A non-Italian pope and one from behind the Iron Curtain!
I am an Irish Catholic from Northern Ireland who admired him from many perspectives including his declaration of a Christian humanism, his tireless striving for peace, and his courage and skill in inspiring and emboldening the Solidarity movement that triggered the collapse of communism in Poland and throughout the Eastern Bloc — writes Martin O’BRIEN
And of course, the example he manifested to the entire human race – especially to those who suffer – in terms of his stoicism and acceptance of God’s will as his health failed in his final years, weeks and days. As a young journalist not long out of university I experienced a surge of excitement when I watched – in the bar of a Belfast hotel – BBC TV broadcast “live” the announcement of his election on October 16, 1978.
A non-Italian pope and one from behind the Iron Curtain! That capacity of John Paul II to generate excitement continued right throughout his Pontificate – but much more than mere excitement.

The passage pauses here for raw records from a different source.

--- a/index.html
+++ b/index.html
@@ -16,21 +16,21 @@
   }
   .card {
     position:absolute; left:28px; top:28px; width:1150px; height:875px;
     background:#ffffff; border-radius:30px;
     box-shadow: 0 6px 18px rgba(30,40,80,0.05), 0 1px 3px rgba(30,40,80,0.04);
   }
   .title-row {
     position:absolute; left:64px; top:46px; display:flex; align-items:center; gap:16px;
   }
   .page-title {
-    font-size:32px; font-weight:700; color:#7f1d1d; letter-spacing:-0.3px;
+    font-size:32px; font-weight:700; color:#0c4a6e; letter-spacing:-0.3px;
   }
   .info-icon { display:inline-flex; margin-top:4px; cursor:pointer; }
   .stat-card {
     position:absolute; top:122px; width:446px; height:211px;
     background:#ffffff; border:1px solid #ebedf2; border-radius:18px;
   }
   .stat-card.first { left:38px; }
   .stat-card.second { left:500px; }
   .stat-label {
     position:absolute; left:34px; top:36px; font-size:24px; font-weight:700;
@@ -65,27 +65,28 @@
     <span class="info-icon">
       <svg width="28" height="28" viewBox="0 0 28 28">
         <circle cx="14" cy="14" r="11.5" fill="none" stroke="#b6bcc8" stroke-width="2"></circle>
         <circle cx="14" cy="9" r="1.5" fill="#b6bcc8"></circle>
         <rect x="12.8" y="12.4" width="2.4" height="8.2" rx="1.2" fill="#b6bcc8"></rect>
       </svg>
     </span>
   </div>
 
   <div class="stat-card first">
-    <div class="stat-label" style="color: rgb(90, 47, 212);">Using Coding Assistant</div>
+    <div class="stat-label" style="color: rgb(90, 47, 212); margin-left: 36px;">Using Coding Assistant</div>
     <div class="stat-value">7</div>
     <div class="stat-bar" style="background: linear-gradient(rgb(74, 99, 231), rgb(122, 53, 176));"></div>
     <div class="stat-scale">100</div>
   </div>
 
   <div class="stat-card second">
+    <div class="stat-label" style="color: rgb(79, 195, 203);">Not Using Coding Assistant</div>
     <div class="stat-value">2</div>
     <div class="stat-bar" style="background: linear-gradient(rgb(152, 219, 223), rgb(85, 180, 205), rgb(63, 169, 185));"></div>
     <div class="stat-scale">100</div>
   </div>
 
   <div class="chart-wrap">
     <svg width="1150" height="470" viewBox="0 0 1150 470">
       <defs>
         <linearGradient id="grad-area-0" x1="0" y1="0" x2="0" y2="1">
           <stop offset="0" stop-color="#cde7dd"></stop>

He grabbed and maintained the imagination of the world and established himself as an enduring moral and prophetic voice on the planet for more than a quarter of a century, becoming one of the most significant figures of the twentieth century.
A memory I will cherish is waving to him as he drove through a packed O’Connell Street in Dublin on a Saturday evening in September 1979 and then driving to the west of Ireland, to the Marian Shrine at Knock in County Mayo to join 450,000 people at the Papal Mass the next day.

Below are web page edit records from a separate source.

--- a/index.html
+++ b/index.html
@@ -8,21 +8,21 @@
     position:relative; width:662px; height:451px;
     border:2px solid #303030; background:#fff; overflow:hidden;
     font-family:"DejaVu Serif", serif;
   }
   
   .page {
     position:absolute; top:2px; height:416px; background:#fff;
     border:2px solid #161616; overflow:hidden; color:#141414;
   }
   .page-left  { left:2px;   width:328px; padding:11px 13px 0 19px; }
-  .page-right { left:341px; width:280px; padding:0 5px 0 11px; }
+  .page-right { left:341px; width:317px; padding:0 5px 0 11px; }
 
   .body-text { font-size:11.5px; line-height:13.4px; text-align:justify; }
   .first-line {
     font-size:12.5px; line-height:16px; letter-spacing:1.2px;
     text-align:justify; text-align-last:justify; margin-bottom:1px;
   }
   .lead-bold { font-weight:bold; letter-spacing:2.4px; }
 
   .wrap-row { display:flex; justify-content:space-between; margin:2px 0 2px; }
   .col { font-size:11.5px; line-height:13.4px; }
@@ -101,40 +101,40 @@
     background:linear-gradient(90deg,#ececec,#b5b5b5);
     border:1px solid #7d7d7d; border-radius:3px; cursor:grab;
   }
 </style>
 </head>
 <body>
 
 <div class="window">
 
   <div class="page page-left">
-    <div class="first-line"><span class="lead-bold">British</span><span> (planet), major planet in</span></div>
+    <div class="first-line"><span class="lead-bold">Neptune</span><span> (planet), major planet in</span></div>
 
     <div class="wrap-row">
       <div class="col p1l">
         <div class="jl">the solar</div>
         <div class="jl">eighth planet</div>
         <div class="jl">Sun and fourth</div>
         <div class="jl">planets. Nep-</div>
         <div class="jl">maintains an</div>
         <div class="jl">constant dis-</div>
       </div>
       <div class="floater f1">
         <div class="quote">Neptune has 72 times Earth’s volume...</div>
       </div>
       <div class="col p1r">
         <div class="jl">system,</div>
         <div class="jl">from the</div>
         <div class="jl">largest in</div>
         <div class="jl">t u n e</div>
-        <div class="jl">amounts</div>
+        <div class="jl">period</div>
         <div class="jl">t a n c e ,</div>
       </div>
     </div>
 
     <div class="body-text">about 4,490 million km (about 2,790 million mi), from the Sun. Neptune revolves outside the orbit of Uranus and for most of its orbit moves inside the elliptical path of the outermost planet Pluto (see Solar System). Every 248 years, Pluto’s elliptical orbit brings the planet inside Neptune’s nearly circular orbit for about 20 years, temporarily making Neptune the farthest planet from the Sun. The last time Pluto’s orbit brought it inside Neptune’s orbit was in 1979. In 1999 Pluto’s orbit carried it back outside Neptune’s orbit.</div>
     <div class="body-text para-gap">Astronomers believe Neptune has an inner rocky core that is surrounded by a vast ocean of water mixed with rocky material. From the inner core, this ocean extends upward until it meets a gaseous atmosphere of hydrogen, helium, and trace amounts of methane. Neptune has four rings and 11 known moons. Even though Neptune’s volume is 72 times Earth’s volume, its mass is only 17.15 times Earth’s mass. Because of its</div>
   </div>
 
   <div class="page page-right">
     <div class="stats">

In 48 hours 2.7 million people attended his services in the Irish Republic, including many of Northern Ireland’s half a million Catholics, out of a total population on the island of Ireland of 4.87 million, easily constituting the biggest gatherings of people in Irish history.
In Ireland John Paul II is most remembered for his heartfelt plea in Drogheda – greeted by wild applause – “in language of passionate pleading” to those engaged in violence : “On my knees I beg you to turn away from the paths of violence and return to the ways of peace.”
The IRA rejected his plea and peace was not to come for nearly 20 years but who among their supporters then could deny today the truth of the future saint’s words that “violence only delays the day of justice”?
So many of the words of Pope St John Paul will always, I believe, stand the test of time, whether it be, for example, his exhortation in his 1995 encyclical “Evangelium Vitae” to choose the “culture of life” over the “culture of death” ; or his assertion in “Crossing the Threshold of Hope” that: “The Gospel is the fullest confirmation of all of human rights.”
Attending his Lying in State late in the evening/early morning of April 4/5 2005 in St Peter’s Basilica among the multitudes from so many countries one felt humbled and privileged to be paying one’s respects to one of the great figures of this or of any age.